[BRIEF]
Only the lines that hold "more" should be in the answer, each copied from the data below.

+++++

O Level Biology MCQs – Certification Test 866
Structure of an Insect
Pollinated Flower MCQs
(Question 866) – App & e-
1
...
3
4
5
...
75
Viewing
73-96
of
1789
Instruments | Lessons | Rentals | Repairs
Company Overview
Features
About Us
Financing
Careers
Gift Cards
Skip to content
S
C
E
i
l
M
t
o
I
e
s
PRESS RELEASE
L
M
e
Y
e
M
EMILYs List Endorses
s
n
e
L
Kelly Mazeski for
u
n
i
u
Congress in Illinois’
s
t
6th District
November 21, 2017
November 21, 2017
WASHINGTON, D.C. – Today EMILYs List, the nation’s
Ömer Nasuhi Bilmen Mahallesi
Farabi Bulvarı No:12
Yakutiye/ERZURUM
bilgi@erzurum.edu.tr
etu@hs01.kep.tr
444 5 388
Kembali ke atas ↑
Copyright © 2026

+++++

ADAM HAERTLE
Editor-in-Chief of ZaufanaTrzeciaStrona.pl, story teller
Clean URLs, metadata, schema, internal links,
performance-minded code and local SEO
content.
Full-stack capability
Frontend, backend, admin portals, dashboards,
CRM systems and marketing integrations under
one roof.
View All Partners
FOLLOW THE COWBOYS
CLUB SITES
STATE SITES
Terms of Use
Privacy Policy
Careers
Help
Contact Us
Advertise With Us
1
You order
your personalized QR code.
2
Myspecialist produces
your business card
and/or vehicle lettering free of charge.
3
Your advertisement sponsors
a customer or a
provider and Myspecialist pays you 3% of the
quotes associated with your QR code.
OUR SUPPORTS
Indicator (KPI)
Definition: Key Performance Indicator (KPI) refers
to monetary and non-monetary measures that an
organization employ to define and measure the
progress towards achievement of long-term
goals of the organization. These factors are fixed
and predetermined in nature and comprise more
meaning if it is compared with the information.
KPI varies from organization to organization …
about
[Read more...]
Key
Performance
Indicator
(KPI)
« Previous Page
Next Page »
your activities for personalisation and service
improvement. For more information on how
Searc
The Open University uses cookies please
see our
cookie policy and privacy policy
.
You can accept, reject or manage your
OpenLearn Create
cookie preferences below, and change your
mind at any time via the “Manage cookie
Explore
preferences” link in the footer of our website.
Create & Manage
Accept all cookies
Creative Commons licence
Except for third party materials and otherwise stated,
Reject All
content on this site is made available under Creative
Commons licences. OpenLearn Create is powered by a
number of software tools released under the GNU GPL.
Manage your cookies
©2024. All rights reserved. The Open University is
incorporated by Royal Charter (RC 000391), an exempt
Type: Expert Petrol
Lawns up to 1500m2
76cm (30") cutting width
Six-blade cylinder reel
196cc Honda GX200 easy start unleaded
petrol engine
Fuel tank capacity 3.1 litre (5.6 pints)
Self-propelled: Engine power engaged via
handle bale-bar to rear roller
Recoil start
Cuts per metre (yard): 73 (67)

+++++

[EXPECTED OUTPUT]
and predetermined in nature and comprise more
[Read more...]
improvement. For more information on how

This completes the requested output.